■ **ARTICLE**
┌────────
"My Best Friend's Girl" is a song by American rock band the Cars from their 1978 self-titled debut album on Elektra Records, released on June 6 of that year. Written by Ocasek as a song about something that "probably ... happened to a lot of people," the track found radio success as a demo in 1977.

Written by Ric Ocasek and produced by Roy Thomas Baker, the song was released as the album's second single. It peaked at number 35 on the U.S. Billboard Hot 100 chart, and reached number three in the UK. It has since been positively received by critics and included in compilation albums for the band.

Background
"My Best Friend's Girl" was written by Ric Ocasek for the Cars' self-titled debut album. Ocasek later said the lyrics were not inspired by any personal incident, saying "Nothing in that song happened to me personally. I just figured having a girlfriend stolen was probably something that happened to a lot of people." Ocasek also said that the lyrics for the chorus were an afterthought, saying, "At some point, I realized my lyrics didn't include the words 'My Best Friend's Girl.' So I pulled out the lyrics someone had typed up and added a chorus in the margin in pen: 'She's my best friend's girl/She's my best friend's girl/But she used to be mine.
└────────
■ **TASK REQUIREMENTS**
(1) Reproduce everything in the article on "My Best Friend's Girl" from "Written by Ric Ocasek and" down to "for the band.".
(2) Translate this sentence from the article on "My Best Friend's Girl" into Spanish: "It peaked at number 35 on the U.S. Billboard Hot 100 chart, and reached number three in the UK."
(3) Carry on the article about the song "My Best Friend's Girl" from the point where it stops.

■ **SUPPLIED INFORMATION**
┌────────
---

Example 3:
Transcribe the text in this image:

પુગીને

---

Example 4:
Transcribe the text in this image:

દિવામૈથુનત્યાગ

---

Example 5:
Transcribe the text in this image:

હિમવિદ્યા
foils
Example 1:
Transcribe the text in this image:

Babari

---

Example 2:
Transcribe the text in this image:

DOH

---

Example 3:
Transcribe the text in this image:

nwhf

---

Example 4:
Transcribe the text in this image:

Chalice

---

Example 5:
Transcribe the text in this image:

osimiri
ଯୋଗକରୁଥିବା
└────────
┌────────
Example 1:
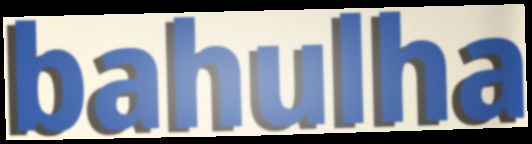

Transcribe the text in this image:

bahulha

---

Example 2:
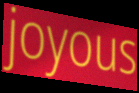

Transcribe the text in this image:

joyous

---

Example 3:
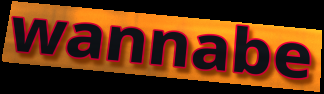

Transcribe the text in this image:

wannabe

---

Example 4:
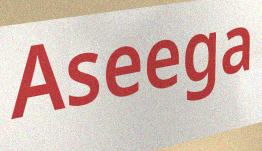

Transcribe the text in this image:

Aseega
└────────
┌────────
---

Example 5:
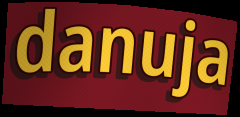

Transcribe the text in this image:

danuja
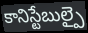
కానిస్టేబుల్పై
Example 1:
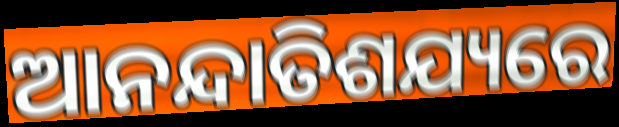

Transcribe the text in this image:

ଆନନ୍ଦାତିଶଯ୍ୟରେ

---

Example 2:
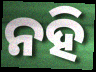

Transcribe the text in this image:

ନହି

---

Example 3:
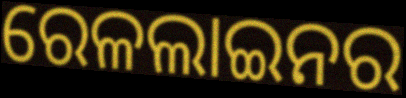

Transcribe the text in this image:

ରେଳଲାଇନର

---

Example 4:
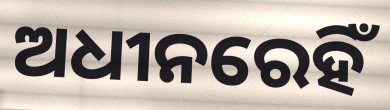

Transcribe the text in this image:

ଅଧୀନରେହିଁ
└────────
■ **EXERCISE ANSWERS**
(1)
Written by Ric Ocasek and produced by Roy Thomas Baker, the song was released as the album's second single. It peaked at number 35 on the U.S. Billboard Hot 100 chart, and reached number three in the UK. It has since been positively received by critics and included in compilation albums for the band.

(2) Alcanzó el puesto 35 en la lista Billboard Hot 100 de Estados Unidos y llegó al número tres en el Reino Unido.

(3)
The song first appeared in 1977 on Boston radio stations WCOZ and WBCN from the said demo tape, along with "Just What I Needed". DJ Maxanne Sartori, who was given the tapes of these songs by Ric Ocasek, recalled, "I began playing the demos of 'Just What I Needed' and 'My Best Friend's Girl' in March during my weekday slot, from 2 to 6 p.m. Calls poured in with positive comments." Shortly thereafter, it became one of the stations' most requested songs.

Composition
"My Best Friend's Girl" begins with chords in the lower register of the guitar, a two-bar progression moving from I to IV to V in F. Hand claps enter in bar five, and after the eight-bar intro (following descending synthesizer sounds from David Robinson's Syndrums,) the first verse begins featuring Ric Ocasek's vocals over a lead guitar lick in the key of F. An electronic piano (a Yamaha CP-30) is introduced in the first chorus, followed by a rockabilly guitar lick which leads to the second verse. The song is composed in contrasting verse-chorus form.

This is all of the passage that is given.